I had been told by a friend to 'go for an adventure.'
Any climbing is a bonus!
Ah yes! That was in a response to an email I sent him on a very similar topic!
Yes, we're using ITMC for in-country support. The cook's going on a shopping spree in Bishkek before we leave for B.C. That's actually something I'd to tag along and help with. I'd get some good shots in the local market.
Ah, now see I was informed by a regular expeditioner to go veggie in developing countries as much as possible due to avoid possible food poisoning. You have a different view?
I may drop you line soon.
Thanks Tom, some great advice there.
I especially like the idea about the folding chairs!
You can follow the trip through my website Jay . Planning to head out late July.

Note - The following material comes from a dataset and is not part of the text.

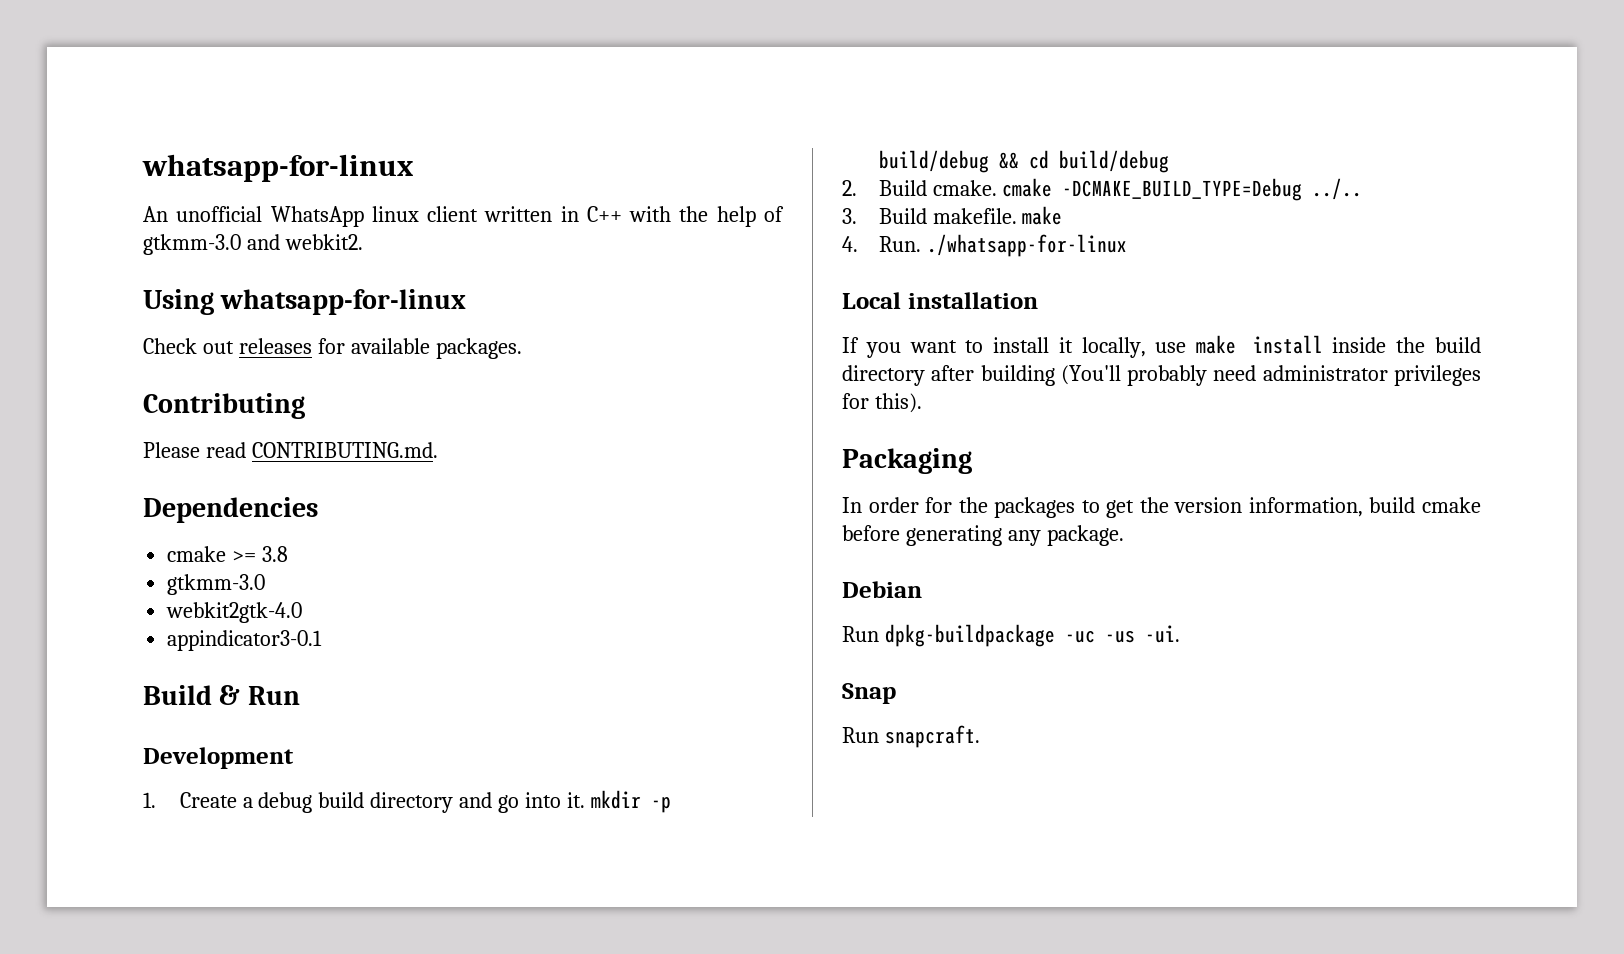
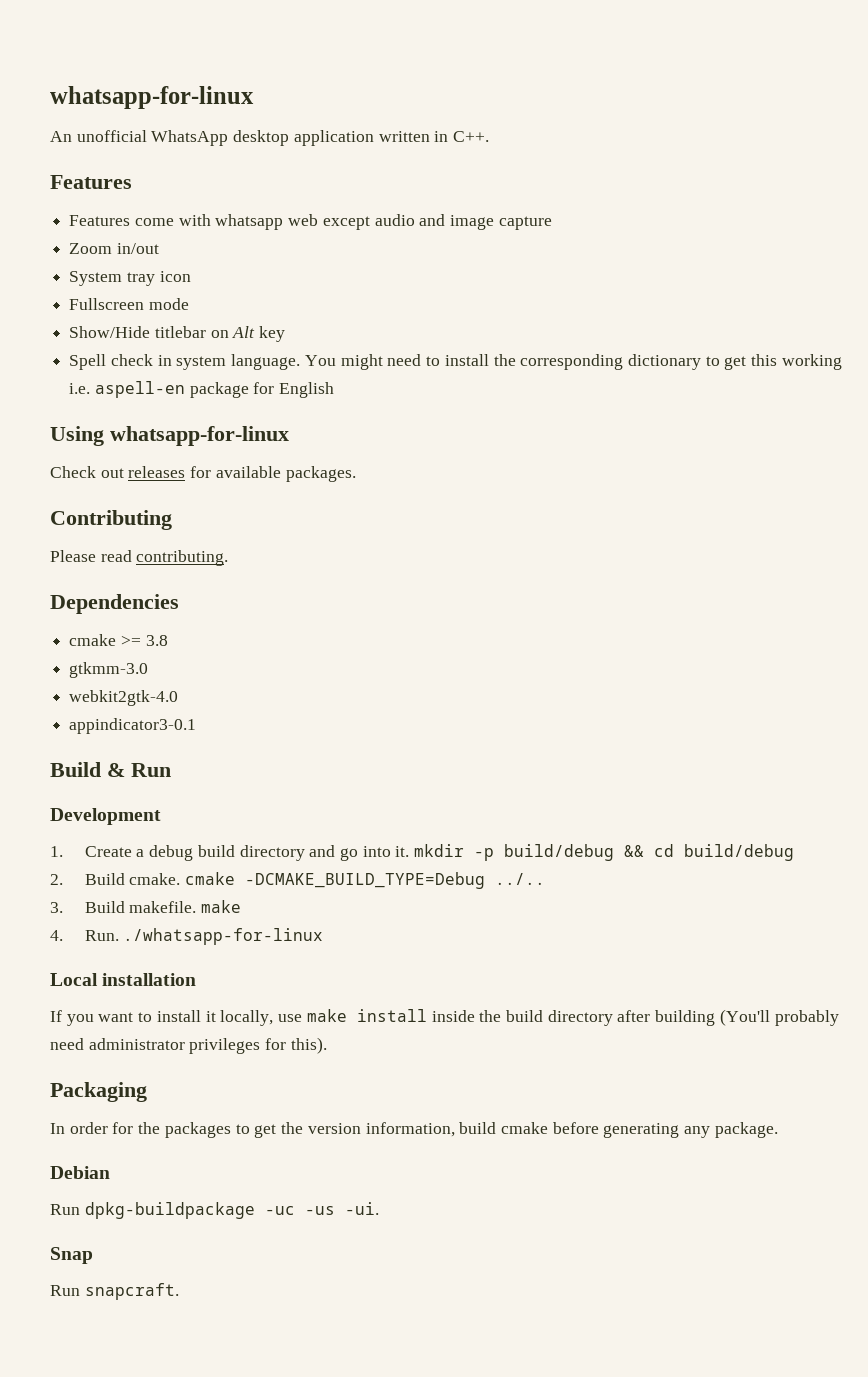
[371,206,784,227] [143,234,363,255] linux client written in C++ with the help of gtkmm-3.0 and webkit2. -> [233,130,490,146] [50,175,132,189] [69,214,552,230] [69,243,159,254] [69,271,191,286] [69,298,189,310] [69,326,286,342] [69,354,842,370] [69,381,335,398] desktop application written in C++. // Features // Features come with whatsapp web except audio and image capture // Zoom in/out // System tray icon // Fullscreen mode // Show/Hide titlebar on Alt key // Spell check in system language. You might need to install the corresponding dictionary to get this working i.e. aspell-en package for English
[251,442,438,458] CONTRIBUTING.md. -> [136,550,229,566] contributing.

At the start of my first trip to the Himalayas I noticed a team member drinking untreated water in a restaurant. He was more experienced than me and said that if you drink it your body will get used to the bugs. I replied that you won't get used to dysentery or hepatitis and that would be the end of the expedition for him. Guess what half way through he became very ill, had orange eyeballs and orange piss. He had to be helicoptered out.
As Tom Green says "wash your hands" and don't drink the water!
On the other hand don't let paranoia about your health spoil your trip!
I'm a (mostly) vegetarian but there are rarely vegetarian options on any menus (hence me saying don't be vege). Even going to a fancy restaurant in Naryn on our transit back only had meat options. None of us got sick. And for expedition food we only took salami sticks rather than salted meat.
Great that you've got a cook. We didn't have enough funds for that but I can imagine how good it would be. Thankfully all our team members were great cooks, and we ate very well. My mate used to work for NOLS (National Outdoor Leadership School) and would be on 30-40 day expeditions. So we were having banana pancakes for breakfast, fresh bread for lunch, pizza for dinner. Luxury living!
And yes, going to the market is a must. I see on your profile you speak some Russian so you will have a great time there!